The Vinci-Orascom JV, which bid $291 million, and the consortium, known as NSC Neckartal Dam, with a $276-million bid, each moved to court separately to challenge the March award to Salini.

Vinci-Orascom has since withdrawn its lawsuit, declining to explain the abrupt move, but the NSC Neckartal challenge still is pending.

An attorney for NSC Neckartal said the contract award should be reviewed, set aside and rebid.

In March, William Amagulu, deputy chairman of Namibia's contracts board, defended the award to Salini, citing the Italian firm's staff experience and project-delivery techology.

The court has yet to decide the case.

The dam is located in Namibia's Karas region and is the first phase of the so-called Neckartal Irrigation Scheme, according to Salini.

The company says it will construct a roller-compacted-concrete (RCC) dam that is 80 m high with a holding capacity of 857 million cu m.
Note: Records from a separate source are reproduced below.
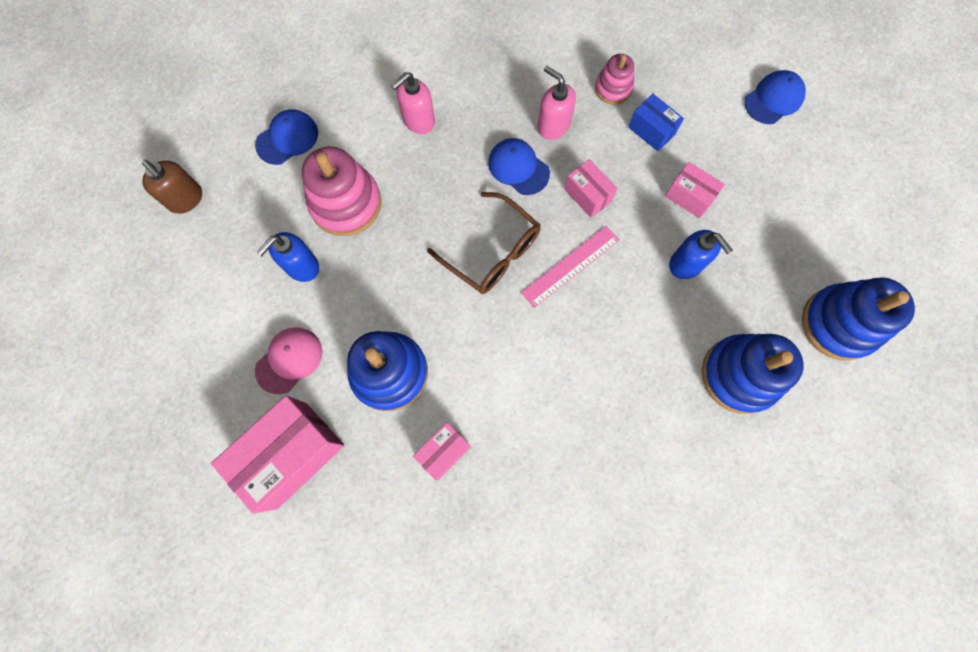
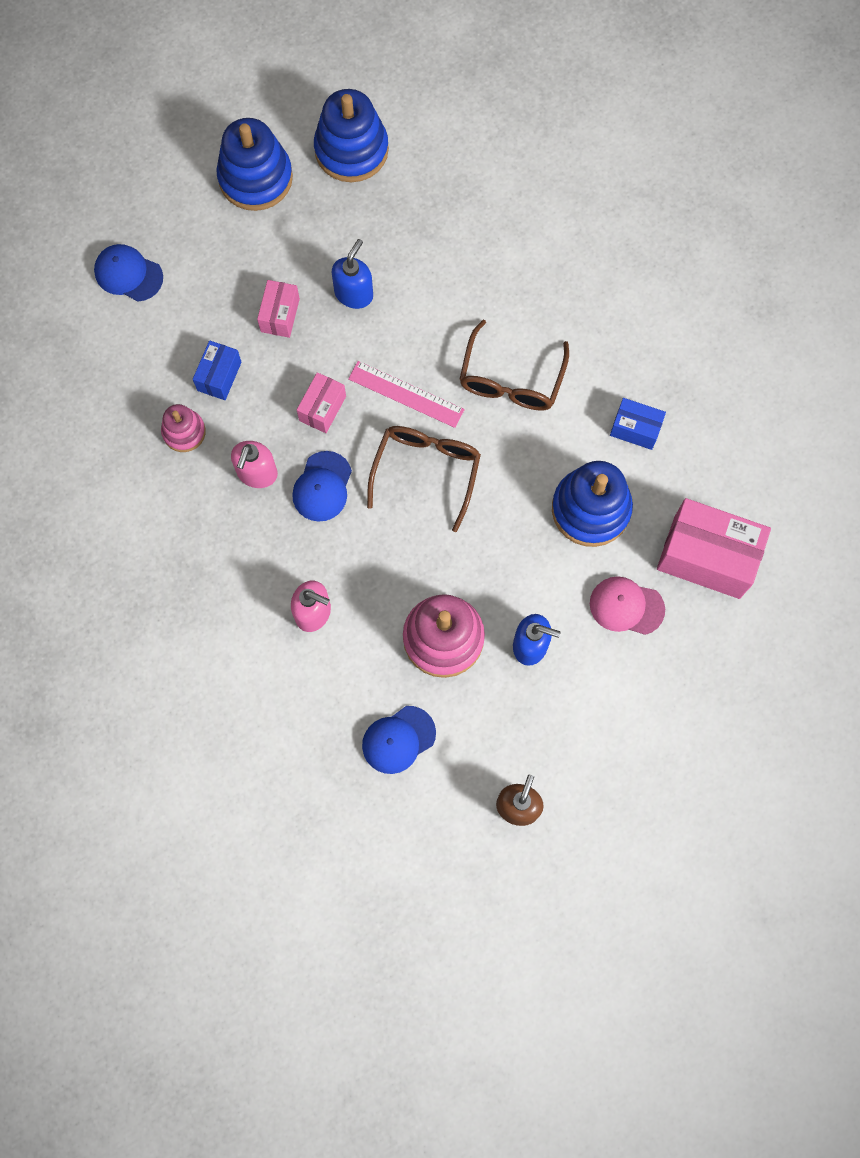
camera: 115 degrees left, 0 degrees up
blue cap [255,109,318,165] -> blue cap turned 60 degrees counterclockwise [362,706,436,774]
pink box [413,422,471,480] -> blue box [610,398,666,450]
blue stacking toy [702,334,804,414] -> blue stacking toy moved to [216,118,293,211]
none -> brown glasses [460,320,569,411]

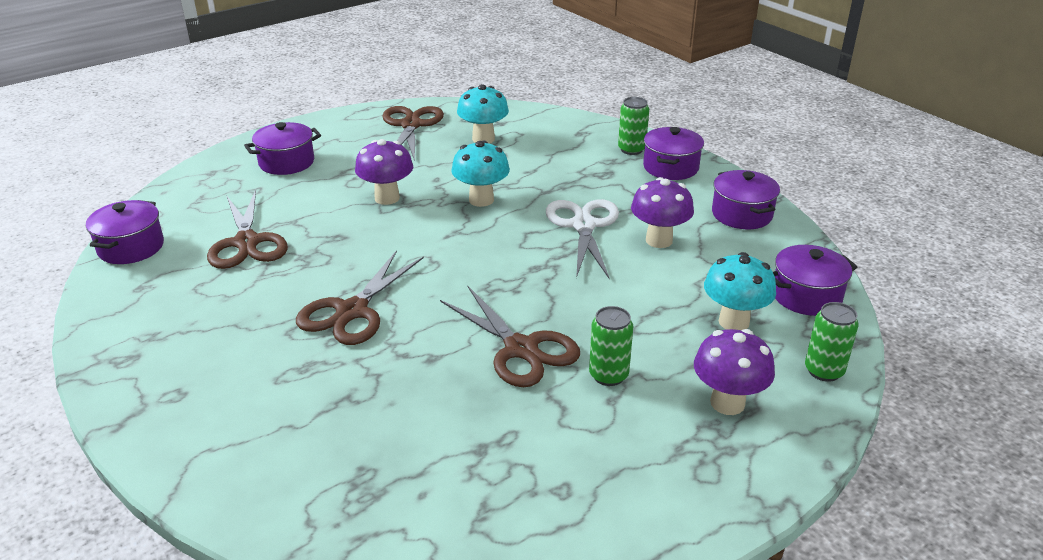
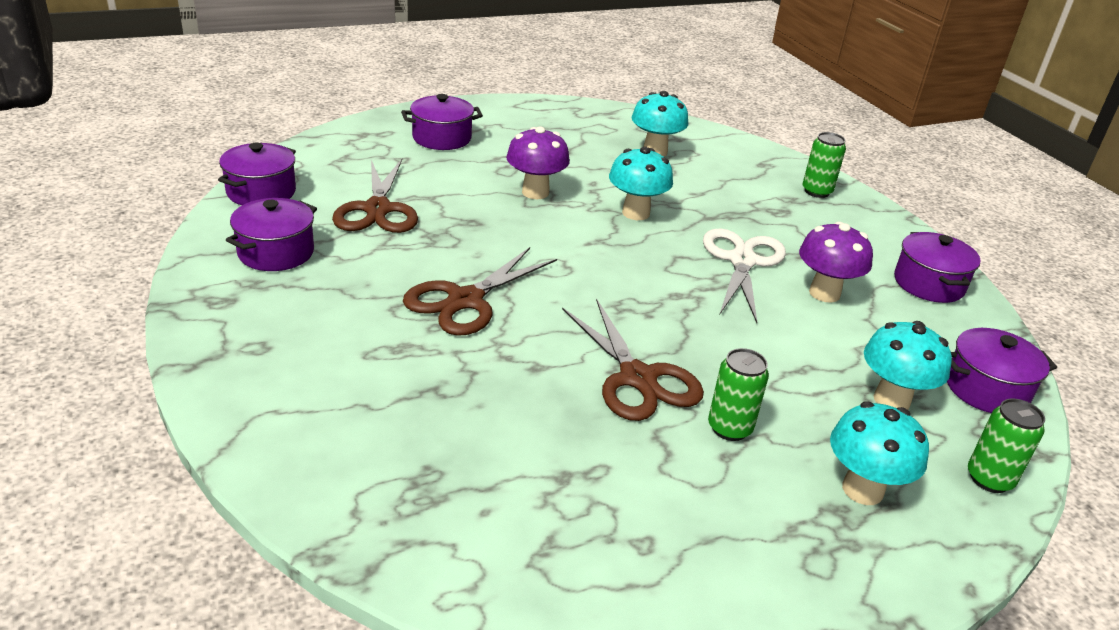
camera: 10 degrees right, 0 degrees up
brown scissors [383,106,444,161] -> none
purple pot [643,127,704,180] -> purple pot moved to [226,198,317,271]
purple mushroom [694,329,775,415] -> turquoise mushroom [830,401,929,505]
The project will generate power and supply water to irrigate 5,000 hectares of farmland.

Disputed Ugandan Hydro Award

In Uganda, a rebid of the construction contract for the $2.2-billion Karuma hydroelectric power project on the Nile is caught up in internal politics between a national court and the country’s Inspectorate of Government (IG), an independent agency charged with eliminating corruption and abuse of authority.

Earlier this year, after Uganda's high court had thrown out the EPC contract to China Water and Electric Corp., contending the firm “flouted laid-down rules and procedures," the IG moved to bar the firm from a planned rebid because of what it claimed was misleading information in China Water's documents.

But a new, lower-court challenge in April blocked the IG’s move, contending the agency did not have the power to probe abuse of the tendering process for the project, which is two years behind schedule.

The IG said in May it would appeal that new ruling, but some observers are speculating whether that will happen, after the Ugandan government signed a funding deal with China in June to provide the project $500 million of credit.

Karuma is the second Ugandan hydro project to be halted over implementation disputes.

In May, planning work stopped on the World Bank-funded Bulusambu hydro project on the Manafwa River after locals protested it would remove the only fertile farmland available and blocked efforts to carry out environmental impact studies.